PS> Place names: Proud (arrogant even), poetic names of stations and lines and roads, defying easy pronunciation, elusive, full of alive-ness, unlike its people and its monuments … Lister, not Lee-sis-ter, Glue-ster not Glue-seh-sta…

How, for Christ’s sake do you pronounce MARYLEBONE? See this, and this, and this


London: Death and the King’s Horseman

I’m in London for the weekend, to wander around the city and to see Wole Soyinka’s play, Death and The King’s Horseman, showing all through May (till June) at the Royal National Theatre (Olivier Hall). It was my first time at the Theatre, and on my way I saw the South Bank Center which I have always read about before now.

I saw the Soyinka play yesterday (Saturday) evening. It is a powerful, poetic, tragicomic piece of drama, exploring colonialism (& The late Great Empire), racial prejudice, feminism, religion, myth, and shame. It is laden (but not overburdened) with time-bombs artfully placed to explode assumptions, misconceptions and nonchallance regarding the collision of Africa and Europe.

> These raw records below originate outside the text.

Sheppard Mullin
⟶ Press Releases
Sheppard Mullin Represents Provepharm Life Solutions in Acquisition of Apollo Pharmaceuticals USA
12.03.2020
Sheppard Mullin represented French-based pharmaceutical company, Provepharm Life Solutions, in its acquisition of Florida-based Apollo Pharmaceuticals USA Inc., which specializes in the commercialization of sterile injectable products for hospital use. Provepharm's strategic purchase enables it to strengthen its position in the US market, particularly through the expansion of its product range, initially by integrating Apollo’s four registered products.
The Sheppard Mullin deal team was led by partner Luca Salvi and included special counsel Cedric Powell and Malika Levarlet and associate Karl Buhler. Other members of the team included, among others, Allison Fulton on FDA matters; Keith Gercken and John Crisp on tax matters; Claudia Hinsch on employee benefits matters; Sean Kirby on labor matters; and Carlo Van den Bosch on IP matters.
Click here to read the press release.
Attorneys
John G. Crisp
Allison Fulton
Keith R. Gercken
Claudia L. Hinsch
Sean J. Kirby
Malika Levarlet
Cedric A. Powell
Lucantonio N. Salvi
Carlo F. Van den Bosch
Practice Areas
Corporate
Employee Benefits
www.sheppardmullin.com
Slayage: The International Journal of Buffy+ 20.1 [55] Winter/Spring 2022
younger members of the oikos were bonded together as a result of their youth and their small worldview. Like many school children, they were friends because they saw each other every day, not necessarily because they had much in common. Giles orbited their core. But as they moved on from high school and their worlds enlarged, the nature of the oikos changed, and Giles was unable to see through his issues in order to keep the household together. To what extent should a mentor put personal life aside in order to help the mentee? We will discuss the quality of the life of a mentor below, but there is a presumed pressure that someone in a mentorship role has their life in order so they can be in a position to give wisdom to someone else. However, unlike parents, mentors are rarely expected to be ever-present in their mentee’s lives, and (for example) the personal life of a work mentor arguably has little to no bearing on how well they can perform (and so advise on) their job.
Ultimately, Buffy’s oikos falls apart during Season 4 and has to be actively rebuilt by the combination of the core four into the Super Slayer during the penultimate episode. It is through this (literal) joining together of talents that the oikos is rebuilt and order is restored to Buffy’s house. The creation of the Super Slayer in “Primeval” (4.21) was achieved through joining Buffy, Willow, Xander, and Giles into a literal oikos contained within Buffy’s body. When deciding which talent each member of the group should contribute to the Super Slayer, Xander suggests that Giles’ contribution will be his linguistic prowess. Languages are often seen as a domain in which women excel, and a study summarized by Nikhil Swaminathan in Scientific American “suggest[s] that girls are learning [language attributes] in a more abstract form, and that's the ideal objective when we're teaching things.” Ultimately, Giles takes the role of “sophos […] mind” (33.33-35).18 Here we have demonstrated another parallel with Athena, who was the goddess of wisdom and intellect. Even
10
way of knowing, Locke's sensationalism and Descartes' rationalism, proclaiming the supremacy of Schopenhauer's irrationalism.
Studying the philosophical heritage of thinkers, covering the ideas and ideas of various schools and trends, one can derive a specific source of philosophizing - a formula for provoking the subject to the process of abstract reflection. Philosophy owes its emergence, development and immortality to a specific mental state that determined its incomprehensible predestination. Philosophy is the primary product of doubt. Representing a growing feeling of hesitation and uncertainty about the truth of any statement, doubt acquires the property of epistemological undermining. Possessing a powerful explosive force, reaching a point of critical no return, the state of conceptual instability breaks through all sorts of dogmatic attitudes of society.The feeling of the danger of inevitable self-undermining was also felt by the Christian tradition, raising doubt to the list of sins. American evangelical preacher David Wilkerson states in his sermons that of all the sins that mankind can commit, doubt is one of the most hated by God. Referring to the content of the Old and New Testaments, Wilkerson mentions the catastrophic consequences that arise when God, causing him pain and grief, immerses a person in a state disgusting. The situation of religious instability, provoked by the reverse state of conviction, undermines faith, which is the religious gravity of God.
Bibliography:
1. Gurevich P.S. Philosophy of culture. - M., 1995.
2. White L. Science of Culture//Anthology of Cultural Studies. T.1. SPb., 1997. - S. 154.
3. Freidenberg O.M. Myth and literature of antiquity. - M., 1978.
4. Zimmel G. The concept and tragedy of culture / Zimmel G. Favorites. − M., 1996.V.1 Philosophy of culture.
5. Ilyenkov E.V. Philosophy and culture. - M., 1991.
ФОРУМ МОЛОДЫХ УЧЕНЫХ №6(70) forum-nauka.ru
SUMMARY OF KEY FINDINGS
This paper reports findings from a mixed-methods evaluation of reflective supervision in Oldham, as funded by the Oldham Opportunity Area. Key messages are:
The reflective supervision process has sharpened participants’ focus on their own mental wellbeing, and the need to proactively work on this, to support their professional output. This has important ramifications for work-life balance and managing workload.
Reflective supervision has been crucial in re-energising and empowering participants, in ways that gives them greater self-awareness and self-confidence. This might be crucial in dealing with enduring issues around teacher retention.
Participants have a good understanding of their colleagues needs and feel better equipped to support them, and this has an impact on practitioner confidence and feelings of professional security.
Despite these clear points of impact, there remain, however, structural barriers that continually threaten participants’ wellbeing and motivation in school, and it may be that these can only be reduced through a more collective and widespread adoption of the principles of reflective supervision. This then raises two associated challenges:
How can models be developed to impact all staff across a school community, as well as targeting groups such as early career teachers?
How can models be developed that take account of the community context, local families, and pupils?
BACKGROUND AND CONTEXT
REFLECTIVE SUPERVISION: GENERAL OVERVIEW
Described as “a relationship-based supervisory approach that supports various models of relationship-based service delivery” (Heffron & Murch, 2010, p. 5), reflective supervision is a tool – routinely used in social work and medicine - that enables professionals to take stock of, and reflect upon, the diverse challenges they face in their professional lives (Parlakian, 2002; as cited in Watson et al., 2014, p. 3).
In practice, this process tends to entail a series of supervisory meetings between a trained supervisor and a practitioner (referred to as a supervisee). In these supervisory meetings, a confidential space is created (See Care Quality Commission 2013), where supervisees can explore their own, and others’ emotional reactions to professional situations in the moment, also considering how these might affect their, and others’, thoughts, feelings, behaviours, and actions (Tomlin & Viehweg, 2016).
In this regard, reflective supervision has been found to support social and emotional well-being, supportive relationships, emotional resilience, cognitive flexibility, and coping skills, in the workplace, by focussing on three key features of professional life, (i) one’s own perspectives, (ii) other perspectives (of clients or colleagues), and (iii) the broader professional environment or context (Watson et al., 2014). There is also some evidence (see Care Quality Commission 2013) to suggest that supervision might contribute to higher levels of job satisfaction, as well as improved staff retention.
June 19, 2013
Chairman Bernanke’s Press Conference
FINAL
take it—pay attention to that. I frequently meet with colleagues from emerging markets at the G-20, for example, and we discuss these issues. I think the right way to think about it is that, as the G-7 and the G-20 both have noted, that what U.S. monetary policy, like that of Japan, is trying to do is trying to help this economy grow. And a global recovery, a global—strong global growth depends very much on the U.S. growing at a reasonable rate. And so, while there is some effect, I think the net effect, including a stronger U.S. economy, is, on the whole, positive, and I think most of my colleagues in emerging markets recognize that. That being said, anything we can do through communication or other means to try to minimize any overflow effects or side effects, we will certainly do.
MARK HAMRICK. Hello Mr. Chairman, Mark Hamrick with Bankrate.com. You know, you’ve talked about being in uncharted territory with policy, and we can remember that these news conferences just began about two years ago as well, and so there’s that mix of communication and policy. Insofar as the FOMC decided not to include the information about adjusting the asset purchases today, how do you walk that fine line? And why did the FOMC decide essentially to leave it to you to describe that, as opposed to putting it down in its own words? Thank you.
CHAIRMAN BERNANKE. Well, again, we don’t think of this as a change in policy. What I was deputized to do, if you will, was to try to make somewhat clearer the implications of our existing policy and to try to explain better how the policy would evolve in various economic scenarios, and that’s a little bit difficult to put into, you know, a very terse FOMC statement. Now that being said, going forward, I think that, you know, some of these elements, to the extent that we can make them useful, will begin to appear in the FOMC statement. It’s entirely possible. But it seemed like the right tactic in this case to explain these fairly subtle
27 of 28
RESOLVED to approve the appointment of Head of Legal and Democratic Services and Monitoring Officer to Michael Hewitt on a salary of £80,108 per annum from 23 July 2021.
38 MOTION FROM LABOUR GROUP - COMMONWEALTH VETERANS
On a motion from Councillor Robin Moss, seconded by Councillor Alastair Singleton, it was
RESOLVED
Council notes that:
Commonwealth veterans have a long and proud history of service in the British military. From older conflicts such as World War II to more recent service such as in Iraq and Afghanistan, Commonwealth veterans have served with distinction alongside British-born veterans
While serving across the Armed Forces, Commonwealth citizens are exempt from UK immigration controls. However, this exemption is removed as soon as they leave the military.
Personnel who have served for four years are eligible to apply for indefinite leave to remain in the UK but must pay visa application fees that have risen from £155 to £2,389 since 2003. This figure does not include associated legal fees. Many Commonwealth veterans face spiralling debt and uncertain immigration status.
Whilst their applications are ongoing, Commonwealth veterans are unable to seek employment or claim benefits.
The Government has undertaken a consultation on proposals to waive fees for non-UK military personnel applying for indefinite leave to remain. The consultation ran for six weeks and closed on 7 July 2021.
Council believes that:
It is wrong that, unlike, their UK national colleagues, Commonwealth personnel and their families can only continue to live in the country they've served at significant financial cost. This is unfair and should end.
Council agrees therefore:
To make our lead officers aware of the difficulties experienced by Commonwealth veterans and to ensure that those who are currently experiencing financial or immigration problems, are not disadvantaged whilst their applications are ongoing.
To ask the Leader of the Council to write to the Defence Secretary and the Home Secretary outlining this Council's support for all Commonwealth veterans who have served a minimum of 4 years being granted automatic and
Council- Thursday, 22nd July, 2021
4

It wears its Yorubaness very proudly and comfortably (even if many of the accents in yesterday’s show did injustice to the language).

Soyinka shifts us between laughter and contemplation for most of the play, and then moves us to tears at the end.

Tonight I was reminded why the world thinks the man is a Genius. A Genius with a Sense of Humour.

PS> I’m trying to do a more detailed review of the piece. I might post it here later.